Fiji’s self-appointed leader Frank Bainimarama will ignore international criticism and push ahead with plans that could see his country’s communal voting system scrapped before next year’s poll.
“Fiji as sovereign state will not be influenced by the international community on what we consider of benefit to our country and her people,” Bainimarama said in a statement.
“If through a process of dialogue and consultations our people are asking for reforms to the electoral system it is the profound duty of the interim government. . . to be responsive and react positively to such calls,” he said.
He said the military coup he led on December 5, 2006 was not a grab for power but a means to bring about changes to restore “true and sustainable democracy.” Bainimarama’s comments came amid criticisms of his government’s plans, revealedlast week, for a forum to discuss the steps needed to change Fiji’s electoral system.

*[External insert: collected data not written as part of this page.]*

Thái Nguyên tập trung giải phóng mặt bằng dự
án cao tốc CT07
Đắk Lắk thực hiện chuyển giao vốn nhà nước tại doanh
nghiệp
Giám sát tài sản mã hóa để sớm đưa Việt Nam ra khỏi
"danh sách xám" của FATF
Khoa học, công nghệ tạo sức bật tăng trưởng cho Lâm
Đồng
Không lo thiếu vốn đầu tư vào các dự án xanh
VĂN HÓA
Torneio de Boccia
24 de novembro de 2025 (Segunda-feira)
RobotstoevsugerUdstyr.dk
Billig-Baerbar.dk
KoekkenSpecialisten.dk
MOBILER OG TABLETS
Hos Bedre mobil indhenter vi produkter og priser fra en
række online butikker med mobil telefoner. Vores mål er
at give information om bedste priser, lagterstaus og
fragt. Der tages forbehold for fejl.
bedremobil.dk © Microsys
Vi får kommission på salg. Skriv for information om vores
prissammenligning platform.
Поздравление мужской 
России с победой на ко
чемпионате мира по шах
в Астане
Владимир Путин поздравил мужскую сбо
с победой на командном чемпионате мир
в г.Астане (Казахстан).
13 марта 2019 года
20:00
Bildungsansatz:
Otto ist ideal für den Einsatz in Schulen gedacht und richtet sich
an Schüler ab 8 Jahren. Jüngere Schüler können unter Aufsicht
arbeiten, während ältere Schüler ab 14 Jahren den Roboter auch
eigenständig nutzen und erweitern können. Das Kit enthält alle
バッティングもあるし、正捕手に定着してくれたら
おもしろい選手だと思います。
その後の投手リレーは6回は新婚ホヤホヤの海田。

Changing the electoral system would fly in the face of assurances he made last year, when he promised to hold elections in the first quarter of 2009 under Fiji’s current constitution.
In a statement, Australian Foreign Minister Stephen Smith urged Bainimarama to honour his past promises.“It is essential that the interim government honours its faithful undertaking and commitment,” Smith said.

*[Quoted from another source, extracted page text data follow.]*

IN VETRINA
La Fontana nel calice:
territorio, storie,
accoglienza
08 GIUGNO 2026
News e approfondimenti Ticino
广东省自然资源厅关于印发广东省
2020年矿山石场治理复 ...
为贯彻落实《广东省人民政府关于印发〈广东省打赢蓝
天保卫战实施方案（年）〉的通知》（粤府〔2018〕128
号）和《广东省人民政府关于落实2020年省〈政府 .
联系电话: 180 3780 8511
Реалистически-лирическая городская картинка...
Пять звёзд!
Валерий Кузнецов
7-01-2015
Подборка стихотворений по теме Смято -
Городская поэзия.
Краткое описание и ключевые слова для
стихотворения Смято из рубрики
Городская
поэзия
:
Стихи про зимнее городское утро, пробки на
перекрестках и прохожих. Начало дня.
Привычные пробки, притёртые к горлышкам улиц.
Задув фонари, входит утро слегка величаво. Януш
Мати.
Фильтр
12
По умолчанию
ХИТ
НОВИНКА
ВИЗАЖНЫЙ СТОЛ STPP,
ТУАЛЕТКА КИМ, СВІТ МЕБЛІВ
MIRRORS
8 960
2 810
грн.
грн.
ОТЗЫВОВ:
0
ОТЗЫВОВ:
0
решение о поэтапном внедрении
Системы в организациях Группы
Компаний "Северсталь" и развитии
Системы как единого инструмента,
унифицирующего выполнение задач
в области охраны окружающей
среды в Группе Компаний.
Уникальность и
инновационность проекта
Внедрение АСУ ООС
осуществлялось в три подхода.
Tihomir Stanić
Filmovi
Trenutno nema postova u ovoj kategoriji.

“Anything that distracts from the holding of elections is counterproductive,” he said. Smith’s comments were shared by New Zealand Foreign Minister Winston Peters and the United States Ambassador to Fiji, Larry Dinger.
“He pledged free and fair elections under the current constitution, with everyone being able to compete, with military accepting the results. That seemed to strike us exactly as the right goals,” Dinger said.
Since seizing power Bainimarama has been a strong critic of Fiji’s communal voting system, which he has described as “institutional racism” that gives too much power to indigenous Fijians.